The madness began its march deeper in his own consciousness. He laughed more.
He arrived to what seemed like the center, if it could have any structure to the concept as the very halls had long become a thing all at once that just felt alive and watching.
Waiting for what would come of all this, a grand scene where it watched the end of what was before its being.
The space was wide and in the middle there was a strange hole with something inside of it and his breath caught when he found an eye looking up.
"Come down, we have fun here" it said, but like all the others, he was now one of the distorted.
Thomas was sure it was always in front of them but something had warped his view as it felt only an inch from him but his perception had turned this tiny distance into a gulf as big as this horrible place itself.
He did nothing but step and feel his legs fail, he had accepted what he would become now, a memory as another layer to what this being was and Thomas started, with all his newfound strength he stepped.
The labyrinth pulsed.
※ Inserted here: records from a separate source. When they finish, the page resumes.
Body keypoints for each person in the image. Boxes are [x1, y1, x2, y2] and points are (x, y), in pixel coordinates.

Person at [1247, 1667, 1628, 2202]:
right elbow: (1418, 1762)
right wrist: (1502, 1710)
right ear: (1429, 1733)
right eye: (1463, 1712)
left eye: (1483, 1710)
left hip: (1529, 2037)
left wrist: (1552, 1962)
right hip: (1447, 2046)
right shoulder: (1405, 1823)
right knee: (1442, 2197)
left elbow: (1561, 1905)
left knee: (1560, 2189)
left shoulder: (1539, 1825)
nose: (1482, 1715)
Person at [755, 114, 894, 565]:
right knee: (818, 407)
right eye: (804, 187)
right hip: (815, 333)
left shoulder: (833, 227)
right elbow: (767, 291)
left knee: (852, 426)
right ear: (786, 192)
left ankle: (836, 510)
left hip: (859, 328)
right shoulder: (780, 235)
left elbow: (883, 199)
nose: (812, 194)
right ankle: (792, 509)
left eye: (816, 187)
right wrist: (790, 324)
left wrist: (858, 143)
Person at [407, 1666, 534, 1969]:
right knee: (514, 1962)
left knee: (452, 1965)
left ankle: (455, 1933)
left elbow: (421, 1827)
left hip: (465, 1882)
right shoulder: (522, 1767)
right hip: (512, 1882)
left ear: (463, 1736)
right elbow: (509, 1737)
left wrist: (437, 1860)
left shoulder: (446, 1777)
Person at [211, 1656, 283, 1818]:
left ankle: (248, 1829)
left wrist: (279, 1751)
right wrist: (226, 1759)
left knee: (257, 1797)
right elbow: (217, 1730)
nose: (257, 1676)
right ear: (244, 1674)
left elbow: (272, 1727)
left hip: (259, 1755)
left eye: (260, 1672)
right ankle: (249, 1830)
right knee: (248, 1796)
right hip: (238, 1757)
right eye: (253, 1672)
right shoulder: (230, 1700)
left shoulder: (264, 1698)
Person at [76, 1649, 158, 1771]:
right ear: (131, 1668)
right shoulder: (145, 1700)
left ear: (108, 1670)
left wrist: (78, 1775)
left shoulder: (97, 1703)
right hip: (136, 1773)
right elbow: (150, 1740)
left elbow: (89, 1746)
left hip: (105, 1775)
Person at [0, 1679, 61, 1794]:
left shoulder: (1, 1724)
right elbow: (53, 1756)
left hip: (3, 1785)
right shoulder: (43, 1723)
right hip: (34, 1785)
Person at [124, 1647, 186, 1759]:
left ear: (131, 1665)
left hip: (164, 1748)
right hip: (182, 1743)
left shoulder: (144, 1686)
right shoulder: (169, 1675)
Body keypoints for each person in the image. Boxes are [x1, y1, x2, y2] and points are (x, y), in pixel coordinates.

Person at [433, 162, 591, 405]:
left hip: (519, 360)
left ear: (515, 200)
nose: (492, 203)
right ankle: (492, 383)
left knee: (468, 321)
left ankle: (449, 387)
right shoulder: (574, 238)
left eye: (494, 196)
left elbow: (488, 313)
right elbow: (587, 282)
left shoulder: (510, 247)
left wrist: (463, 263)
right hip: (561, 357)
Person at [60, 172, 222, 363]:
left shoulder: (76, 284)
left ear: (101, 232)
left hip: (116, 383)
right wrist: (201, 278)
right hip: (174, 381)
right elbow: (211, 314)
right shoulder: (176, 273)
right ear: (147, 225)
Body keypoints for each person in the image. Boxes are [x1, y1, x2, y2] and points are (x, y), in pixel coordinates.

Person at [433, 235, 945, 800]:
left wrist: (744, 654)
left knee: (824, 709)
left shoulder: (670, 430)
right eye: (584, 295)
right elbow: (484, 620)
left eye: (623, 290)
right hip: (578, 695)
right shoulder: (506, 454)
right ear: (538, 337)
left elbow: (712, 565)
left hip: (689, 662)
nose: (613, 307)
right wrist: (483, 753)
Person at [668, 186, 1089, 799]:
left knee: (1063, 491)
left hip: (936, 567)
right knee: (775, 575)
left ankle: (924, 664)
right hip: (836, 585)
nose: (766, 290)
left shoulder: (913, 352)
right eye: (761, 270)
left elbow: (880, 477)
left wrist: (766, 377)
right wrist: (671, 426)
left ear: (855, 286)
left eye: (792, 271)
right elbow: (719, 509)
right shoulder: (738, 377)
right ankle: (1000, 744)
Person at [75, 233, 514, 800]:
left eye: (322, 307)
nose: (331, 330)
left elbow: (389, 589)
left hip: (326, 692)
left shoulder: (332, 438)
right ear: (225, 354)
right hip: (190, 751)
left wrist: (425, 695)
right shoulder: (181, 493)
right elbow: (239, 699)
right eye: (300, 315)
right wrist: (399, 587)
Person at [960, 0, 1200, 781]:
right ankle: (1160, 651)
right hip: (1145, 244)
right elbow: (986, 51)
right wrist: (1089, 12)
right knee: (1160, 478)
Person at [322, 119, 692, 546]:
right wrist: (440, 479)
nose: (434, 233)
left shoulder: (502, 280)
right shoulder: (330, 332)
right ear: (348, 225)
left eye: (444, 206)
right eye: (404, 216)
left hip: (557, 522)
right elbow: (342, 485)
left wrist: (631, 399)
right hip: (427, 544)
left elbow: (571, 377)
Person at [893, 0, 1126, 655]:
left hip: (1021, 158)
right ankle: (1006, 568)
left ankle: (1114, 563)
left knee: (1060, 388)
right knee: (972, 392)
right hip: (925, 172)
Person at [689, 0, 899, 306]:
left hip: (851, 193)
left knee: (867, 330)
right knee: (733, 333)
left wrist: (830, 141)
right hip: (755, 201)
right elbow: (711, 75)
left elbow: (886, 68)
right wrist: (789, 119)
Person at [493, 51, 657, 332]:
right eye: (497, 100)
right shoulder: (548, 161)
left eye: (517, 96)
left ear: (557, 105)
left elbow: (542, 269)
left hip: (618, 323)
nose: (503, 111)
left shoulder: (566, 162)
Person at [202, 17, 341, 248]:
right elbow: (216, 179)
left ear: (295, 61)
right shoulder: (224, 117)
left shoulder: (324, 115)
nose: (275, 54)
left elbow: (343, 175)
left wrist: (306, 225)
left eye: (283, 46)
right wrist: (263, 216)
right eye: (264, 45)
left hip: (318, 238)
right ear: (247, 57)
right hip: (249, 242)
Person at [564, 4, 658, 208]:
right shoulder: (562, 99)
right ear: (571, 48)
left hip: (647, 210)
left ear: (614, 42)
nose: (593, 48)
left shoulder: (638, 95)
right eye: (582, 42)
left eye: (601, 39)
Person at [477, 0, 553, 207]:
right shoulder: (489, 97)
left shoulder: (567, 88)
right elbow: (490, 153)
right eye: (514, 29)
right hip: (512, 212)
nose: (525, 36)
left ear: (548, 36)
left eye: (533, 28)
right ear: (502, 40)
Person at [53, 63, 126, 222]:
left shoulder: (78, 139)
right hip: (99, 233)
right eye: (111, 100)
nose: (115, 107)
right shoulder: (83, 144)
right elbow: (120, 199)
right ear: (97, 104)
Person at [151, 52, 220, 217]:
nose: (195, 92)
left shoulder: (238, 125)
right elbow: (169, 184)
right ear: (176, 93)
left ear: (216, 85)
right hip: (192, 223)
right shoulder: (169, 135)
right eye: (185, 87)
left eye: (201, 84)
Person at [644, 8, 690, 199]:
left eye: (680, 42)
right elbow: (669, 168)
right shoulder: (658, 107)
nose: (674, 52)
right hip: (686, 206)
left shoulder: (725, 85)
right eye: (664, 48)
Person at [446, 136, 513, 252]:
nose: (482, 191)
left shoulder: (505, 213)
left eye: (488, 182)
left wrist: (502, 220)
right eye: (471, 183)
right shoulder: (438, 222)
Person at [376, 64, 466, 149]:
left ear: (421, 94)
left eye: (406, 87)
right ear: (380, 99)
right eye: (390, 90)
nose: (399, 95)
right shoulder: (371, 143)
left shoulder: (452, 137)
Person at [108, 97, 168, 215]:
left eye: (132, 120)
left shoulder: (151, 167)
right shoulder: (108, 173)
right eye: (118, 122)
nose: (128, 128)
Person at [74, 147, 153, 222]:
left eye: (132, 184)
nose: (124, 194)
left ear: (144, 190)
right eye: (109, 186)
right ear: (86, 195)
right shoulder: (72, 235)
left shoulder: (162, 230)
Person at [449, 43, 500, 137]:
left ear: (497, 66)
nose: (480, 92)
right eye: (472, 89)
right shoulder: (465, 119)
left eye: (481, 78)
Its walls pulsed like muscles and bones shifting as another soul was consumed.
All sense of what is normal faded and was devoured as what remained grew to become like the being, no longer able to live for what had once been Thomas as he became yet another part of the Labyrinth's architecture.
One with an odd little bit of non-euclidean twist. The sign still stood proudly; The Smiling Labyrinth, just one more story waiting for its next souls.
The sun shone, unaware. Birds chirped, happy to have never known its evil existence and the earth rested as the many souls now found itself within a cruel trap.
That had long forgotten all who they once were to be consumed into another room in some never ending, grotesque labyrinth. No one would ever remember them, it'd start again.